** START The data **

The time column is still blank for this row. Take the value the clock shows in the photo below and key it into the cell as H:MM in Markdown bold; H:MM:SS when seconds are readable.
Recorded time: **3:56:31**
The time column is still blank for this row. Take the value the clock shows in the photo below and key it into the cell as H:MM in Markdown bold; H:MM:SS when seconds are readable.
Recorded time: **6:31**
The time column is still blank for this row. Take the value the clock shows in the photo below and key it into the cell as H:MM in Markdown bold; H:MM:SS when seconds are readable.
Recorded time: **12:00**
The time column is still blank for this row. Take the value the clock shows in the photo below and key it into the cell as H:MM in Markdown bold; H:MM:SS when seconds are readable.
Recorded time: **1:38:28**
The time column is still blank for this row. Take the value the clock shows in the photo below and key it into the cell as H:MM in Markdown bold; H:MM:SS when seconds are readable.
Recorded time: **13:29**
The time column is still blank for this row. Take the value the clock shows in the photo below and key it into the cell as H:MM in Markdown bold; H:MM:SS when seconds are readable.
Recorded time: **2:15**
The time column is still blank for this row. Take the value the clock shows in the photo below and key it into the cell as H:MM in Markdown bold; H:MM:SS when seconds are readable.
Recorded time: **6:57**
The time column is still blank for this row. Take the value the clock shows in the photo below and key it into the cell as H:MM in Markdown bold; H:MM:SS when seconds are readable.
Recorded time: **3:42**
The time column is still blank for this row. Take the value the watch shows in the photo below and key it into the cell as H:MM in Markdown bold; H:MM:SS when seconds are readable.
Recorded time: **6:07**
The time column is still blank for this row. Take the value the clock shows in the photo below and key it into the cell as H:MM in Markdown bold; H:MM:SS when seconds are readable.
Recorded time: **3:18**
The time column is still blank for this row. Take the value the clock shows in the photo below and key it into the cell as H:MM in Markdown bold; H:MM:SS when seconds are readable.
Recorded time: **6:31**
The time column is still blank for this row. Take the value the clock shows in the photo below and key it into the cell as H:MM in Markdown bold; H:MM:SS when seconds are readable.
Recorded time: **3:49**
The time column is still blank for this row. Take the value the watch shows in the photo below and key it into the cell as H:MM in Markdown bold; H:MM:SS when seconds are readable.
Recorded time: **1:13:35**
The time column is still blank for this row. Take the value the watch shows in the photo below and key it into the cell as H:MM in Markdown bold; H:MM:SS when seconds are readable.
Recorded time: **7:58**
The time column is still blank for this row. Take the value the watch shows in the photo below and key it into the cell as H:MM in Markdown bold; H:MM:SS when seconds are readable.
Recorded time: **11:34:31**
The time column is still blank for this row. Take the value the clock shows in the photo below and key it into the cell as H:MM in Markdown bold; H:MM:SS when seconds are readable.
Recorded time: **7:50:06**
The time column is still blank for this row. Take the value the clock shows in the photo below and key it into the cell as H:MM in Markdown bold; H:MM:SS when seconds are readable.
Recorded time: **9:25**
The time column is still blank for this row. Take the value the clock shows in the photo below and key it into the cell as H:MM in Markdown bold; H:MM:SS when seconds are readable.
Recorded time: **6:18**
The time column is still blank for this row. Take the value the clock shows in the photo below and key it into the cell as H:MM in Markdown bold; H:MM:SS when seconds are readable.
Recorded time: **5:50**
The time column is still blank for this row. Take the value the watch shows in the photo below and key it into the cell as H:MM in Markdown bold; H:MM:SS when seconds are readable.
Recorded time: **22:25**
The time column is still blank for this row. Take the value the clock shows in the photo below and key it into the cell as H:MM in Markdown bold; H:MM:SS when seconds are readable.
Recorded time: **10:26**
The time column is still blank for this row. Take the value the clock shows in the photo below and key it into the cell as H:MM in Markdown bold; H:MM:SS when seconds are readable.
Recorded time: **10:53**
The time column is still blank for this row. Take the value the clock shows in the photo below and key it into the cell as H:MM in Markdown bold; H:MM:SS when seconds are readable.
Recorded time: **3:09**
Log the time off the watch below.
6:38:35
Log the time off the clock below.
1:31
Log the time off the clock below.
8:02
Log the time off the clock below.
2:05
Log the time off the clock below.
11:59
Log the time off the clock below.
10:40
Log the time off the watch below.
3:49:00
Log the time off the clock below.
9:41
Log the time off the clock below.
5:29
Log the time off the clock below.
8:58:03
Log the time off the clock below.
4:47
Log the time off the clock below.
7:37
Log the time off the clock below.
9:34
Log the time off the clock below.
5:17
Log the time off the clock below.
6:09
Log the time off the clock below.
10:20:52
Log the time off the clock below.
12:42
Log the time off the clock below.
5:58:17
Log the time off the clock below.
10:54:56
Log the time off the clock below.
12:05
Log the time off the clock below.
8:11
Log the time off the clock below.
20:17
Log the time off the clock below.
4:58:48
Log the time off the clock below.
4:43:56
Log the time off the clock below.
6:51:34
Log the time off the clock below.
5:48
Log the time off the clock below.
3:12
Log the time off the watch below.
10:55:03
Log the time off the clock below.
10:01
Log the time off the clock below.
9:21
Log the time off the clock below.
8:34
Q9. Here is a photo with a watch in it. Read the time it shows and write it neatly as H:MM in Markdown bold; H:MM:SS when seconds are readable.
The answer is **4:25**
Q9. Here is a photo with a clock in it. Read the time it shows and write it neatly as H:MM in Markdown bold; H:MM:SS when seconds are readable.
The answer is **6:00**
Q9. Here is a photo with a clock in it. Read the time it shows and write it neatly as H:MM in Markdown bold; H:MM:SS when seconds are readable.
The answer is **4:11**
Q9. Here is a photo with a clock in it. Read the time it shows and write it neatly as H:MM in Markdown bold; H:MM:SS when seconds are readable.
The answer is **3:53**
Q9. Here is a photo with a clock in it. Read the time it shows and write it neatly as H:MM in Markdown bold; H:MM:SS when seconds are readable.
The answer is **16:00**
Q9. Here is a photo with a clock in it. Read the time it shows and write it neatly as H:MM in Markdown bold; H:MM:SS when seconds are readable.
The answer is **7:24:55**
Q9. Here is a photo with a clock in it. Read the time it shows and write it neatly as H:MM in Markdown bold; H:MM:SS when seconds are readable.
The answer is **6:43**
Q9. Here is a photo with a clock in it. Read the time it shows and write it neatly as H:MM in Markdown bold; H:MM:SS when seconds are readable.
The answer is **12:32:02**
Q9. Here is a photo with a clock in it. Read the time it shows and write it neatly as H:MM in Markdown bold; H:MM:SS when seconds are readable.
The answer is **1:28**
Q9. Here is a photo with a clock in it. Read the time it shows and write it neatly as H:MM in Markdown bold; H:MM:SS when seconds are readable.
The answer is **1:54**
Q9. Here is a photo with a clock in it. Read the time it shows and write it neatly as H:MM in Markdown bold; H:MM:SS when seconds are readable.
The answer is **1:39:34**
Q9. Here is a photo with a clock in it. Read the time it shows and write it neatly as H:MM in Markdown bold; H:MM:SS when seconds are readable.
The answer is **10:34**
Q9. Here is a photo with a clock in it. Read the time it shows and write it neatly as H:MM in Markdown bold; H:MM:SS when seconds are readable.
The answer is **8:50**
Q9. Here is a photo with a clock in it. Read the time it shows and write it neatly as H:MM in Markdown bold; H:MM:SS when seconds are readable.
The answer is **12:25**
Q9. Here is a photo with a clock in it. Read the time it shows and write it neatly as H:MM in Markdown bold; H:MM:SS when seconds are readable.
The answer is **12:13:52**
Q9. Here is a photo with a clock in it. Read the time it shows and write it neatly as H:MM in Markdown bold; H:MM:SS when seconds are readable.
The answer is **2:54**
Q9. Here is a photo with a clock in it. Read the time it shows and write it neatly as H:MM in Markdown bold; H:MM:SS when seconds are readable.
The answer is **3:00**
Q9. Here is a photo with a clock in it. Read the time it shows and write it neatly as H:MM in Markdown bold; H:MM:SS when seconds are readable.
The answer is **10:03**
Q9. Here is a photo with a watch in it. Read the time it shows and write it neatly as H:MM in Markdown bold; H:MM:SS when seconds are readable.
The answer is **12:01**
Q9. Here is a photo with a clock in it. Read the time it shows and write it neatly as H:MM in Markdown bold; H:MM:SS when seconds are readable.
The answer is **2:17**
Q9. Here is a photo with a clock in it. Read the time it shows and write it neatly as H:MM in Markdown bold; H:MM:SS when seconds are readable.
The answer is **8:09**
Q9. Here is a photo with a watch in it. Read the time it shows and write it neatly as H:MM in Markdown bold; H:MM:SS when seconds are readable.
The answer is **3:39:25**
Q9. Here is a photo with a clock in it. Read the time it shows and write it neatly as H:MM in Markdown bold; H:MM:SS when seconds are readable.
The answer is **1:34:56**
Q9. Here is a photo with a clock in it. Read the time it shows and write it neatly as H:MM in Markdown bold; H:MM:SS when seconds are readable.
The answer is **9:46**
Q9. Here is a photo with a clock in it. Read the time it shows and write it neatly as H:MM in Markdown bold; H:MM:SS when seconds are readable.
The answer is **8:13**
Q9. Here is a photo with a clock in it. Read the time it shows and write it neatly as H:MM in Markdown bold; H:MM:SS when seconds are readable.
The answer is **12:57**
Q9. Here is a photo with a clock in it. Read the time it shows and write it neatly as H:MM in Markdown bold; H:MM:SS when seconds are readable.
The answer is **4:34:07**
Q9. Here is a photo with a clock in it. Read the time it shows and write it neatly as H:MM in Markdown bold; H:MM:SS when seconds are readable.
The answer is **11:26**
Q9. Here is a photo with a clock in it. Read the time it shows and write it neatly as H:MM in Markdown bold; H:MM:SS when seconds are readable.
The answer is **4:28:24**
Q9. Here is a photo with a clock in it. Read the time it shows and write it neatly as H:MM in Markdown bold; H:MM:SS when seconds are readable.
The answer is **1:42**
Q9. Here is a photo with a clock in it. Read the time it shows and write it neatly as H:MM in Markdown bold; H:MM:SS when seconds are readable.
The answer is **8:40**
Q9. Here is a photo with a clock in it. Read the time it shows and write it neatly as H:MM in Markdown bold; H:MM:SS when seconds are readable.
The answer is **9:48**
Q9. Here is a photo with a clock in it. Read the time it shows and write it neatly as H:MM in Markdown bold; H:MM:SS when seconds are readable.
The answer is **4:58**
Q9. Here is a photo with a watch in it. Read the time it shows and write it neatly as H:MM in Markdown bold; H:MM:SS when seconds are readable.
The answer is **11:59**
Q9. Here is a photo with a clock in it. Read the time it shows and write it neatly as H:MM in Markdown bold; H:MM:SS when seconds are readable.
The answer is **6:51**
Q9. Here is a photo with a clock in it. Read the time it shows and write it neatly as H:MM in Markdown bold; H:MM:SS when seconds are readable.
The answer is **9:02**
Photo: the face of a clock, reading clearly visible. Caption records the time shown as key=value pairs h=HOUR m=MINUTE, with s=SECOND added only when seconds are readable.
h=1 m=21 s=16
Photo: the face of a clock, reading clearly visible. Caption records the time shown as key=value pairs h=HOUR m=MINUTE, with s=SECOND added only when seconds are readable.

** END The data **

## Exercise goal
Put the items from the start through the line with "Recorded time: **2:15**" into a two-column CSV with the headers item_text and answer, one row per item. Wrap each field in double quotes and replace any line breaks in it with spaces.

## Full solution
item_text,answer
"The time column is still blank for this row. Take the value the clock shows in the photo below and key it into the cell as H:MM in Markdown bold; H:MM:SS when seconds are readable. Recorded time:","**3:56:31**"
"The time column is still blank for this row. Take the value the clock shows in the photo below and key it into the cell as H:MM in Markdown bold; H:MM:SS when seconds are readable. Recorded time:","**6:31**"
"The time column is still blank for this row. Take the value the clock shows in the photo below and key it into the cell as H:MM in Markdown bold; H:MM:SS when seconds are readable. Recorded time:","**12:00**"
"The time column is still blank for this row. Take the value the clock shows in the photo below and key it into the cell as H:MM in Markdown bold; H:MM:SS when seconds are readable. Recorded time:","**1:38:28**"
"The time column is still blank for this row. Take the value the clock shows in the photo below and key it into the cell as H:MM in Markdown bold; H:MM:SS when seconds are readable. Recorded time:","**13:29**"
"The time column is still blank for this row. Take the value the clock shows in the photo below and key it into the cell as H:MM in Markdown bold; H:MM:SS when seconds are readable. Recorded time:","**2:15**"